Гесиод перелагал здесь древнейшие бранные и суеверные народные басни о женщинах, косвенно заимствованные из Египта. Подобные истории рассказывали о различных напастях и ловушках, чинимых женским родом — ловким, хитрым и коварным, но вместе с тем совершенно необходимым мужскому роду. Сделав такой упор на эту тему, Гесиод немало способствовал зарождению и распространению женоненавистнических настроений, занявших весьма прочное место в греческой психологии и истории. Жена — это трутень, подтачивающий жизнь мужа — причем не только в половом отношении, но и в бытовом (потому что со всеми ее домашними заботами вполне бы справился и раб), а иного проку от нее нет. Поэтому ее проникновение в мир смертных означает всю двойственную природу человеческого существования, которым боги управляют с помощью хитрости, перемешивая блага с бедами. Подобно ветхозаветной Книге Иова, миф о Пандоре трактует классическую проблему зла, пытаясь объяснить, отчего людям выпадает столько страданий в мире, подвластном, как предполагается, благосклонному Зевсу. Только здесь объяснение дается совсем иное: оказывается, во всем повинна женщина.

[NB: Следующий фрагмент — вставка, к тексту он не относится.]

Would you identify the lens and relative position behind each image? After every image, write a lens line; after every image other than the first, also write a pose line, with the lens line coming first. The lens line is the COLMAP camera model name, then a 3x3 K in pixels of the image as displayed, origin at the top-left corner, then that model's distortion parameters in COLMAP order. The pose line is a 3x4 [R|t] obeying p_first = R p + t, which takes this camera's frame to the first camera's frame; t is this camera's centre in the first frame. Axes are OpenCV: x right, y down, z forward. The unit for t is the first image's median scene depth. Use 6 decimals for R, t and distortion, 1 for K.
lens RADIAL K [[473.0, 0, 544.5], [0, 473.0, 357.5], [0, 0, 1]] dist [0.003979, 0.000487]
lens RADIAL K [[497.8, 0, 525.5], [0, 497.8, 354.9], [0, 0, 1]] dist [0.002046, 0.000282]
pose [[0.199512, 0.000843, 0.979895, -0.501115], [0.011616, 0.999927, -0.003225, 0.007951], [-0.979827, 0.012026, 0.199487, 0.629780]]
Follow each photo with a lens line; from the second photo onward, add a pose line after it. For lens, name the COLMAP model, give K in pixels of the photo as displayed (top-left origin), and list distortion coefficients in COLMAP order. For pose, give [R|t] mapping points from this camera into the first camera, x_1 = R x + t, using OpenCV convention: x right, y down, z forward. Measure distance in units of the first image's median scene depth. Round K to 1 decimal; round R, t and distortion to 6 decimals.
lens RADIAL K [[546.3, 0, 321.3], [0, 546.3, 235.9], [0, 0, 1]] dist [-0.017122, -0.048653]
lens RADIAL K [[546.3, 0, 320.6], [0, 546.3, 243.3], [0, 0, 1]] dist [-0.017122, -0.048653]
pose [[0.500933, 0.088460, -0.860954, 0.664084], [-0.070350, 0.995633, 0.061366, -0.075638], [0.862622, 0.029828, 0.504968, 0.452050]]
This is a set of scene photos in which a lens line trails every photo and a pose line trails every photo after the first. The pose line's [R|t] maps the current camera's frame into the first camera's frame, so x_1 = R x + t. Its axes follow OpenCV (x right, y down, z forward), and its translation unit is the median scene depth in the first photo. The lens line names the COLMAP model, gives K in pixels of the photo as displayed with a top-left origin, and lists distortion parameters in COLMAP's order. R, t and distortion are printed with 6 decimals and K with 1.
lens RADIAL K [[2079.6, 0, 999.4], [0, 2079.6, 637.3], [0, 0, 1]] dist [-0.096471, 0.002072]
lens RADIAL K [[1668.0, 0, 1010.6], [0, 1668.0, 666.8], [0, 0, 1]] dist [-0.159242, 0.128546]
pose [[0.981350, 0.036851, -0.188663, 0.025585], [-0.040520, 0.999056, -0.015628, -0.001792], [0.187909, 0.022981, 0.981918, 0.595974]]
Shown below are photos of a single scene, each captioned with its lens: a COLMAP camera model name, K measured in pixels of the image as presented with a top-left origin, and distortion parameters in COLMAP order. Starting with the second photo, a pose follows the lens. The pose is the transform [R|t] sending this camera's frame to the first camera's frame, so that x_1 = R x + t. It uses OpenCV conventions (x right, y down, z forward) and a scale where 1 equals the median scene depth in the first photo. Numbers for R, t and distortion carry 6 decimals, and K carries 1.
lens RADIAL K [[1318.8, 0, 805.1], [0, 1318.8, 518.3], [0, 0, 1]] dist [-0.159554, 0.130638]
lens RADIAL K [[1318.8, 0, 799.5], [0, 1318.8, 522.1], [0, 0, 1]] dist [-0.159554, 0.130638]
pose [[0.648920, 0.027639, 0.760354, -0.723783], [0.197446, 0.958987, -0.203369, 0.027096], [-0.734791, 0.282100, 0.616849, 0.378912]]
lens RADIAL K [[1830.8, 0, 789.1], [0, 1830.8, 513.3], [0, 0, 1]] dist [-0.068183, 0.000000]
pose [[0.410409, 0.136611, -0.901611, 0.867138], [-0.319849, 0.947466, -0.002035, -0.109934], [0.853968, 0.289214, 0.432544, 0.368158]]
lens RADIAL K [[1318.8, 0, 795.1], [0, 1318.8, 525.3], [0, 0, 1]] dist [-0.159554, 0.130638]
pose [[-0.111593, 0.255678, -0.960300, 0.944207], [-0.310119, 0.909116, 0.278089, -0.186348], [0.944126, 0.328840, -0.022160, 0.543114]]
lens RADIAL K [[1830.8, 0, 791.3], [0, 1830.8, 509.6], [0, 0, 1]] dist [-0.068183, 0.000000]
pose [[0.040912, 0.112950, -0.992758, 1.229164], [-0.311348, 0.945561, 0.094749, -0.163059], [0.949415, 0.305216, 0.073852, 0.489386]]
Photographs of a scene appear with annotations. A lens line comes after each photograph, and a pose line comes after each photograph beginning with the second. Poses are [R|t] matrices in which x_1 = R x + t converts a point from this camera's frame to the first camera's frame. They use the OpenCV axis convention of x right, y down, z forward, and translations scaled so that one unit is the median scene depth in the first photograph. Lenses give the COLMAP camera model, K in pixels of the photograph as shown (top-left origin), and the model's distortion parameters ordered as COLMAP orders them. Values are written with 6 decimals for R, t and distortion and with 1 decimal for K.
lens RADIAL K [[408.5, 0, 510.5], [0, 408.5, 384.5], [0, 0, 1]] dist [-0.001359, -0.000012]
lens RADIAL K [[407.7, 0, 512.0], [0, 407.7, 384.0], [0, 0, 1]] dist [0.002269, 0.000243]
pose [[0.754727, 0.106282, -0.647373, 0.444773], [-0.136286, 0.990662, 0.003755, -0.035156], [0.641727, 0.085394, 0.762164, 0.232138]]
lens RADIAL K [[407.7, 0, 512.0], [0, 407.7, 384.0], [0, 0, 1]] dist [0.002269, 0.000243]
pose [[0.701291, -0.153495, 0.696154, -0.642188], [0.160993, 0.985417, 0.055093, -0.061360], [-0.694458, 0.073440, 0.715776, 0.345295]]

Далее поэма рисует картину пяти «родов» человечества: золотого, серебряного, медного, героического (греческое вкрапление в древневосточный перечень «поколений») и железною веков. Последний род людей жесток и становится все хуже. Сила обернулась Правом: ястреб, поймав соловья, говорит ему: «Что ты, несчастный, пищишь? Ведь намного тебя я сильнее!»31
Но, пусть ныне и возобладали столь хищнические нравы, — следует себя вести добропорядочно, ибо небеса в конце концов ниспосылают праведным процветание, а злодеям — пагубу. Зевсу видно все — и воочию, и через избранных блюстителей. Одна такая блюстительница — Справедливость, или Дике (Δίκη), которая всякий раз, как ее ущемляют, доносит о такой обиде Зевсу; ибо он, хотя птицам и зверям дозволено истреблять и пожирать друг друга, людям положил за должное справедливое обхождение.Затем Труды и дни живописуют различные подробности крестьянского года. Поэт описывает его стадии, дает советы относительно семейных дел, брачного возраста, денежных вопросов и хороших манер. Такие назидания роднят поэму с традиционными ближневосточными жанрами «книг премудрости» и «сельских календарей». Однако в греческой литературе подобных сочинений еще не было. Хотя Гесиод временами прибегает к народным сказаниям для того, чтобы поведать о присутствии богов, которое повсюду ему явственно чудилось, — он уже пролагает новую стезю, ища свой главный предмет за пределами мифологического поля. Кроме того, он призывает своих слушателей внять не гомеровской «славе мужей», а своего рода «благовествованию труда», проповедующему трезвость, честность и бережливость. Ибо Гесиод сам был плоть от плоти того мира, где жизнь была тяжка и мучительна и где, как ему казалось, господствует вырождение человеческого духа. Он оплакивает бедствия своего века, в котором творят неправый суд «дароядные люди»32
— аристократишки, уже впавшие в ничтожество в этот переходный период, когда исторический полис еще не сложился окончательно. Гесиод наблюдал за этим с двойственной точки зрения независимого земледельца-рабовладельца, многострадального стародума, который ненавидит существующее положение дел и рвется выразить свой угрюмый и сварливый протест одиночки против неправедности властителей и общества в целом.Теогония, если не считать повторных нападок на женщин, — сочинение совсем иного рода. Снова Гесиод, подобно Гомеру и многочисленным поэтам позднейших эпох, избирает для зачина обращение к Музам. Обычно такие призывы-инвокации служат олицетворением той горячей творческой волны, что накатывает на поэта и заполняет все его существо. Но геси-одовская инвокация облечена в удивительно теплые, личные тона. Содержится здесь и нечто вроде «литературного манифеста» — самого раннего из всех, дошедших до нас. Гесиод заявляет, что в поэзии помимо художественного вымысла есть и правда, и что его долг — именно в том, чтобы рассказывать эту правду без утайки33
. И его собственные старания «рассказывать правду» стяжали ему непререкаемое первенство в любом перечне сочинителей дидактической (назидательной) поэзии, которая в древности расматривалась как одна из разновидностей эпоса — только повествующая не о войне.